The Wolfsberg FAQs, by contrast, foresee the function being conducted in a Head Office and based on secondary information sources, and with a view to guidelines issued by whatever source. This is the archetype of a “de-risked” bank, with a much-reduced number
of “home markets” and trying to get some kind of handle on the remaining 200+ countries in the world without first-hand experience.
This risks leading to risk-aversion, conformity, less competition and fewer choices for customers.
That an organization like Wolfsberg Group should be a channel for any of this is surely questionable from a Competition Law perspective.
Industry initiatives undertaken through utilities with very large memberships aimed at creating a customer service proposition – like EBA Priority Payment and SWIFT for Corporates (“SCORE”) – have tended not to lead to better outcomes in terms of feature
and function for customers, but rather to an undifferentiated product available from many sources (in the UK we might say “never mind the quality, feel the width”) or indeed no product at all, and/or they have tended to inhibit the development of proprietary
products in the same field through which market actors would seek to attain competitive advantage.
Collaborative projects between competitors should be constructed as pro-competitive collaborations, aimed at bringing new propositions to customers that cannot be offered by one market actor working on its own.

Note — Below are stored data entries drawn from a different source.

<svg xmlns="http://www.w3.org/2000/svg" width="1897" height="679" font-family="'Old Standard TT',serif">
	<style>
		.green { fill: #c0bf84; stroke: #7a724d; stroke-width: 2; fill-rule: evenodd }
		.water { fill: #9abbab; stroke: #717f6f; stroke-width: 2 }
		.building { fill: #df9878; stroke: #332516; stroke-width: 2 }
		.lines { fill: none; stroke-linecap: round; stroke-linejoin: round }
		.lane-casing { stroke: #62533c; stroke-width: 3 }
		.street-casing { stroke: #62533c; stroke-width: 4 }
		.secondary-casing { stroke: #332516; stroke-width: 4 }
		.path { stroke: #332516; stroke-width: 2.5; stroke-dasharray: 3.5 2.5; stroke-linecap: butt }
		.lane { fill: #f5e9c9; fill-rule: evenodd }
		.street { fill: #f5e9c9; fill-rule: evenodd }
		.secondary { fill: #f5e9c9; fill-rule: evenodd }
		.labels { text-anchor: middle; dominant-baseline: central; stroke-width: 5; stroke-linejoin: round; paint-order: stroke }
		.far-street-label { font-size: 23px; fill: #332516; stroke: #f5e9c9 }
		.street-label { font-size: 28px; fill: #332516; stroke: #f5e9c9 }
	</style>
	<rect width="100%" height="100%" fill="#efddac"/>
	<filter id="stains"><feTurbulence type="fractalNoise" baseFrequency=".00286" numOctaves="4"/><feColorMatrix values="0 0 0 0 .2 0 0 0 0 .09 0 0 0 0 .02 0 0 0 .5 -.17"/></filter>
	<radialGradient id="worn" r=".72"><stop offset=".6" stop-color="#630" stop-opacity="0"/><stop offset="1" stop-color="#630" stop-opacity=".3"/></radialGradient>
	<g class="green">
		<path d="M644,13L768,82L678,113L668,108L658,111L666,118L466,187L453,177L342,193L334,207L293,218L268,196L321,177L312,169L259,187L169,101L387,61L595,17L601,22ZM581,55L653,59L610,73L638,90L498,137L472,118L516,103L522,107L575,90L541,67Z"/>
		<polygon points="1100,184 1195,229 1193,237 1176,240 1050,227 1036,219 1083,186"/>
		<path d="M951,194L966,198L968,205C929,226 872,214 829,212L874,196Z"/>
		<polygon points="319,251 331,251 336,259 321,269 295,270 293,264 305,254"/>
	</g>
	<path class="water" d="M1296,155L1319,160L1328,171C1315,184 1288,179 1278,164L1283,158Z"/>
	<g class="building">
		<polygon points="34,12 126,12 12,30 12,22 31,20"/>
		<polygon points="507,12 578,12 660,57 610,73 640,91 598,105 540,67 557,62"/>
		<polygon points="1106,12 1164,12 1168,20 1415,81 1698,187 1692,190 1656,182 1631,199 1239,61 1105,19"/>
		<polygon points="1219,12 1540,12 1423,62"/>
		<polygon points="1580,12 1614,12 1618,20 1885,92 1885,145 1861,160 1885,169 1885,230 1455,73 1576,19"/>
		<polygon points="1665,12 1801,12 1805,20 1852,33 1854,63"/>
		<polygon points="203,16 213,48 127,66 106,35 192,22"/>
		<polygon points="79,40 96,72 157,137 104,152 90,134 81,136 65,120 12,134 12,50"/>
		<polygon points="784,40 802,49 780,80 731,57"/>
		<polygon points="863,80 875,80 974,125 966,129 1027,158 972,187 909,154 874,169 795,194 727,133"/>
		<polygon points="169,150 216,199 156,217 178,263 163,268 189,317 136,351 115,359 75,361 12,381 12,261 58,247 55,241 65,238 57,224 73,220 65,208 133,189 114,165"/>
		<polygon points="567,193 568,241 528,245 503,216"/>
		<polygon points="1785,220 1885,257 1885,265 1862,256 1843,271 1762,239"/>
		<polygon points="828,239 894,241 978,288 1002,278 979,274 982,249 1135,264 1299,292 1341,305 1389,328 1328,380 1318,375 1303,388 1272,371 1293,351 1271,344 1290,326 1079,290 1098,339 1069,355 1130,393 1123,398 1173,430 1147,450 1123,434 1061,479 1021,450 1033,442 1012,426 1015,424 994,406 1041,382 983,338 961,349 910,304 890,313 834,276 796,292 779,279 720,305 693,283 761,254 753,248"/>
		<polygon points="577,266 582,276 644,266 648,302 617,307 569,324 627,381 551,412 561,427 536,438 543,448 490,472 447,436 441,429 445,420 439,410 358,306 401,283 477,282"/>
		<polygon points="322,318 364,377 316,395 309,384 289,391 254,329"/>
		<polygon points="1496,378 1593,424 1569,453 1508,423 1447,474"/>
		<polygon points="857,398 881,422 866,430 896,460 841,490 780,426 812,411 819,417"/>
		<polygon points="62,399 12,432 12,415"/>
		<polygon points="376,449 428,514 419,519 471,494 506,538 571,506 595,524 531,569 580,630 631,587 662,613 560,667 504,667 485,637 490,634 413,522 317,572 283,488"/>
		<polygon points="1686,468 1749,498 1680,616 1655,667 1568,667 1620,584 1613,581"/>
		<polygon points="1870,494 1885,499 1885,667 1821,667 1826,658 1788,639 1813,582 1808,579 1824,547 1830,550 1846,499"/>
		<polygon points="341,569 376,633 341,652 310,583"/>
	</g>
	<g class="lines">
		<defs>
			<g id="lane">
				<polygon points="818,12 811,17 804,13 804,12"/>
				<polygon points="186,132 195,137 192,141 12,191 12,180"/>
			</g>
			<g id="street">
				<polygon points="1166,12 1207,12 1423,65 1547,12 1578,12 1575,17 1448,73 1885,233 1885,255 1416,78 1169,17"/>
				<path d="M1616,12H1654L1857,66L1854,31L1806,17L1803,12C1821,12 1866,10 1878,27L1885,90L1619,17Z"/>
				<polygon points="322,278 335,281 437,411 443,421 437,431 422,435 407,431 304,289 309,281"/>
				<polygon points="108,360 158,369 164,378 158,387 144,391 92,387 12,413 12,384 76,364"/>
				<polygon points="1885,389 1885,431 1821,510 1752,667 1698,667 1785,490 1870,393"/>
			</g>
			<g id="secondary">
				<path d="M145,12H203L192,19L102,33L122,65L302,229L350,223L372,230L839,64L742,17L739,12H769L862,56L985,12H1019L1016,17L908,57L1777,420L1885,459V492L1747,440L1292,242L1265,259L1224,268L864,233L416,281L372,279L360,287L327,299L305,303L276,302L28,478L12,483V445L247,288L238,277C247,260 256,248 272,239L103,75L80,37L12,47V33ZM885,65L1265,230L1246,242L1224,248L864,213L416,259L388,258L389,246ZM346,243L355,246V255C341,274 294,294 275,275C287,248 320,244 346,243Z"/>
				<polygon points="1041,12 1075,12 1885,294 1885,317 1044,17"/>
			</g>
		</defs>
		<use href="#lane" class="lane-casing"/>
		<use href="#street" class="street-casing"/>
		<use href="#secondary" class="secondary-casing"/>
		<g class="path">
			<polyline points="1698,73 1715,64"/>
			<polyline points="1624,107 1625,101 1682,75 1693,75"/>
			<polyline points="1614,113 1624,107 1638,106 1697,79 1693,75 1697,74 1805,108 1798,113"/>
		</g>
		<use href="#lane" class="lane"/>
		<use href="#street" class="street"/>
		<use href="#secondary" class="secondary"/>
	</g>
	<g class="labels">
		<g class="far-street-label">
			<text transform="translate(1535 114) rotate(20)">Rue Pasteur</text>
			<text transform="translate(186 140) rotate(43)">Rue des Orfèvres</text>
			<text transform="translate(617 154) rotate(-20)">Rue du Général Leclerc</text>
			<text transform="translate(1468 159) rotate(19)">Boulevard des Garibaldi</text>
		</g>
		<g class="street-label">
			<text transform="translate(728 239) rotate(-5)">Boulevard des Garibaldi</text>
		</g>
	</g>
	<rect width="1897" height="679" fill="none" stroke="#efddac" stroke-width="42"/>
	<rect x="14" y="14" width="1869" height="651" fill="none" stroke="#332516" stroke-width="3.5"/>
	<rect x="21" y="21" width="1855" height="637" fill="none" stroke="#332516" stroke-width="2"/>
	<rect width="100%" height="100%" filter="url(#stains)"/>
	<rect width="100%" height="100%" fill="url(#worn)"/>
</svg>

Wolfsberg Group is a private organization consisting of competitors to one another but has no customer service proposition. Its emissions have, however, an impact on the Competitive space by influencing the specifications of products and services available
to customers. This is because its emissions are directly heeded by financial institutions far beyond Wolfsberg’s membership, and because they are referred to as an authoritative source in guidance issued by public authorities to financial institutions, e.g.
by the UK’s Joint Money Laundering Steering Group.

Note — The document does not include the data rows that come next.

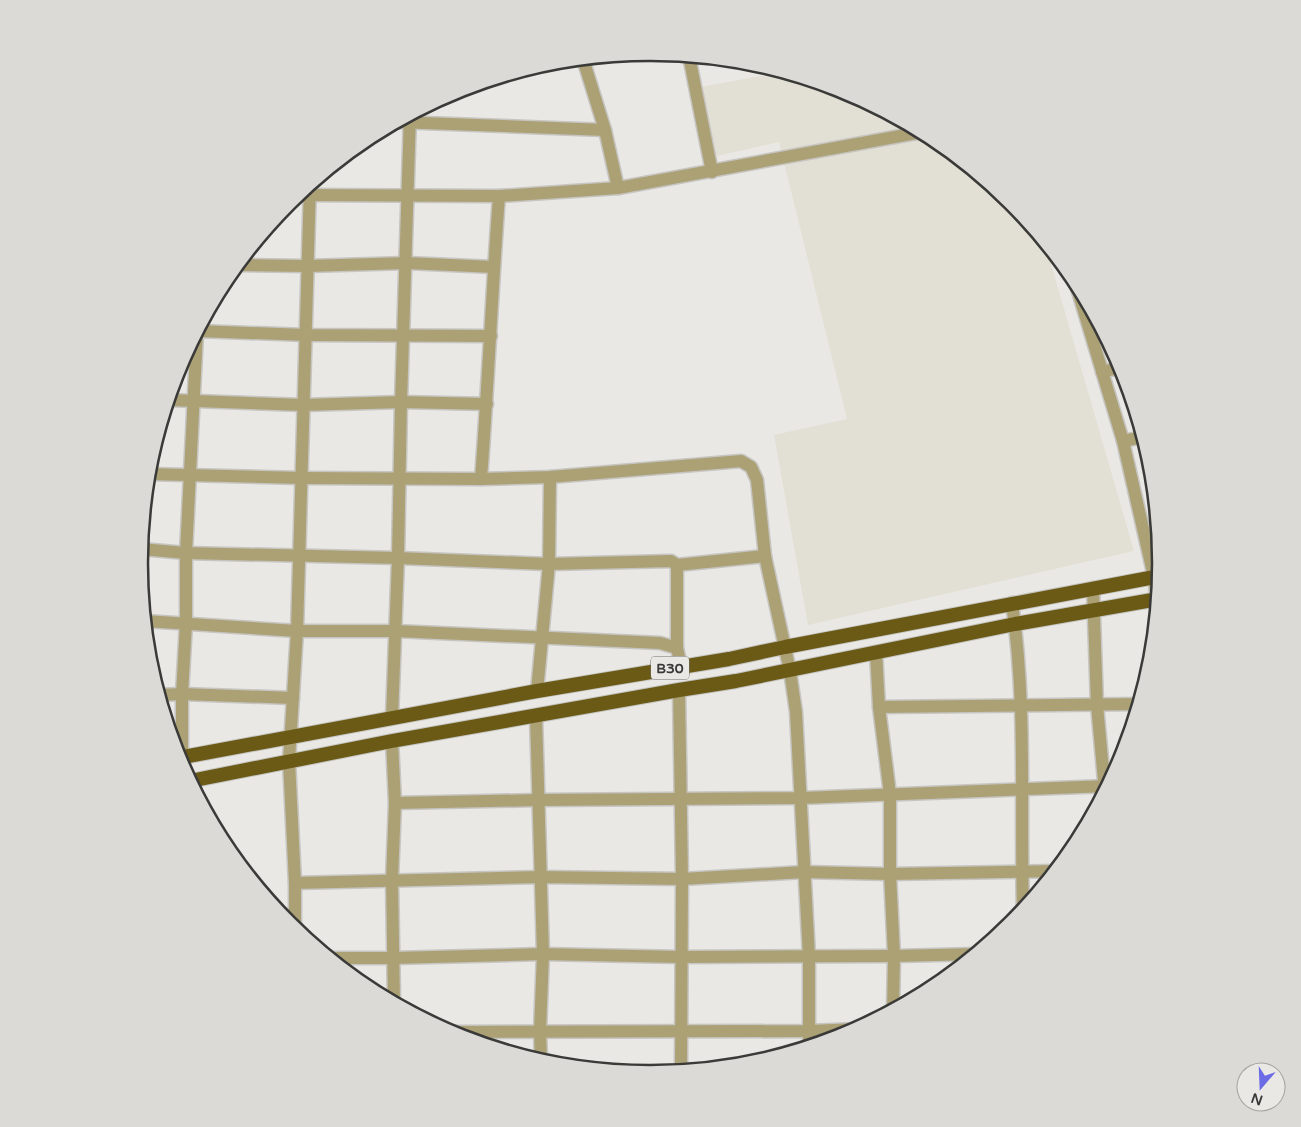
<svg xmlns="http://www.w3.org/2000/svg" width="1301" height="1127" viewBox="0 0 1301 1127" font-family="'Varela Round',sans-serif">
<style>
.built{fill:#e2e0d4}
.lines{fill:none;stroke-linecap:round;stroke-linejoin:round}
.minor-casing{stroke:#c6c5c2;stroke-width:15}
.tertiary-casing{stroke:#c6c5c2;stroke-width:15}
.trunk-casing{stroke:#c6c5c2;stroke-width:16}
.minor{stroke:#aca175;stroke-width:12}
.tertiary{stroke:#aca175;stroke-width:12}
.trunk{stroke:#6a5a16;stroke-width:14}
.labels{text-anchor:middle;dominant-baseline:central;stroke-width:5;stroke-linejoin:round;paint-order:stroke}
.shield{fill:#e9e8e4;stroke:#6e6e6c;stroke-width:1}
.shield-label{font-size:14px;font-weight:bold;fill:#3a3a38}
.rim{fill:none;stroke:#3a3a38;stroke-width:2.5}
</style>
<rect width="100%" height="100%" fill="#e9e8e4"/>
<path class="built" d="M783,72l63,20 89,47 77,63 33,41 89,308 -326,74 -34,-190 73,-16 -68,-277 -62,14 -17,-69z"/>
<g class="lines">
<g class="minor-casing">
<g id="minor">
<path d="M689,56l23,116"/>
<path d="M583,59l22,71 13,58"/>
<path d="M397,122l208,8"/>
<path d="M298,195l201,1 119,-8 304,-56"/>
<path d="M238,265l69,1 100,-3 87,4"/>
<path d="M198,331l108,4 185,1"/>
<path d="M1102,372l20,-5"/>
<path d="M169,400l134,5 98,-3 86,2"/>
<path d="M1123,441l20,-4"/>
<path d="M148,474l154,4 179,1 69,-2 191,-16 10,6 6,13 8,76 25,115 6,41 13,244v91"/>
<path d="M481,479c7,-94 11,-189 18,-283"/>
<path d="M141,549l45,4 212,5 151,6 122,-3 6,4 88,-9"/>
<path d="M677,565v83l4,18"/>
<path d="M1154,577l3,22"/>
<path d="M1093,588l4,117 8,87"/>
<path d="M1012,603c15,103 8,205 11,308"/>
<path d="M145,621l152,10h98l265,12 17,5"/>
<path d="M876,652l3,55 11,87v80l4,82 -1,55"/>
<path d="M679,690l3,189 -1,192"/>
<path d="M537,691l12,-127 1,-87"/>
<path d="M159,695l23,-1 111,4"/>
<path d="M879,707l260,-3"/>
<path d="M536,716l7,238 -3,77 1,31"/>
<path d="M392,717l6,-159 3,-156 9,-287"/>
<path d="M392,741l3,62 -3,77 2,123"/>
<path d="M182,766v-72l4,-71v-70l11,-220"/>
<path d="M395,803l143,-3 263,-2 307,-12"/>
<path d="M295,883l246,-6 141,2 122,-7 86,2 166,-3"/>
<path d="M295,929v-46l-6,-122 8,-130 13,-446"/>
<path d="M330,958h63l150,-4 137,3 214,-1 83,-2"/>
<path d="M448,1032l361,-1 49,-2"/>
</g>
</g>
<g class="tertiary-casing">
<path id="tertiary" d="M1074,278l49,163 31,136"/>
</g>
<g class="trunk-casing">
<g id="trunk">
<path d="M178,758l359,-67 192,-32 56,-12 375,-71"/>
<path d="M190,781l202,-40 287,-51 57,-9 279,-57 143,-25"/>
</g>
</g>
<use href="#minor" class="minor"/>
<use href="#tertiary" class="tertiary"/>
<use href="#trunk" class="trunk"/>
</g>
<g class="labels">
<rect class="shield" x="651" y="656.5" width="38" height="23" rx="4"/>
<g class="shield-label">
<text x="670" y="668">B30</text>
</g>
</g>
<path d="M0 0H1301V1127H0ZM148 563a502 502 0 1 1 1004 0a502 502 0 1 1-1004 0Z" fill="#dbdad6" fill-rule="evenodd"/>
<path class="rim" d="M148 563a502 502 0 1 1 1004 0a502 502 0 1 1-1004 0Z"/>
<g transform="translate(1261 1087) rotate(199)"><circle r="24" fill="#e9e8e4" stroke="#a3a29f"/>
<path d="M0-4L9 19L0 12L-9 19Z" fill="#6b6be5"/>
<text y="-8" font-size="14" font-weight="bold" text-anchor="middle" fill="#3a3a38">N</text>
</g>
</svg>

This is why we believe it behoves Wolfsberg to put into the public domain the Competition Law advice it has taken about its governance and activities on a general level, to be followed by the specific advice taken in relation to its intervention in the area
of Country Risk.
That should be followed in turn by publication of the analogous guidance sought in all the other areas Wolfsberg has intervened in up to now, and then the publication of future advice taken on each new area that Wolfsberg proposes to intervene in. Each piece
of guidance should address what impacts the intervention may have on the competitive environment and, if there are any detrimental impacts to the intervention, why the intervention is still justified.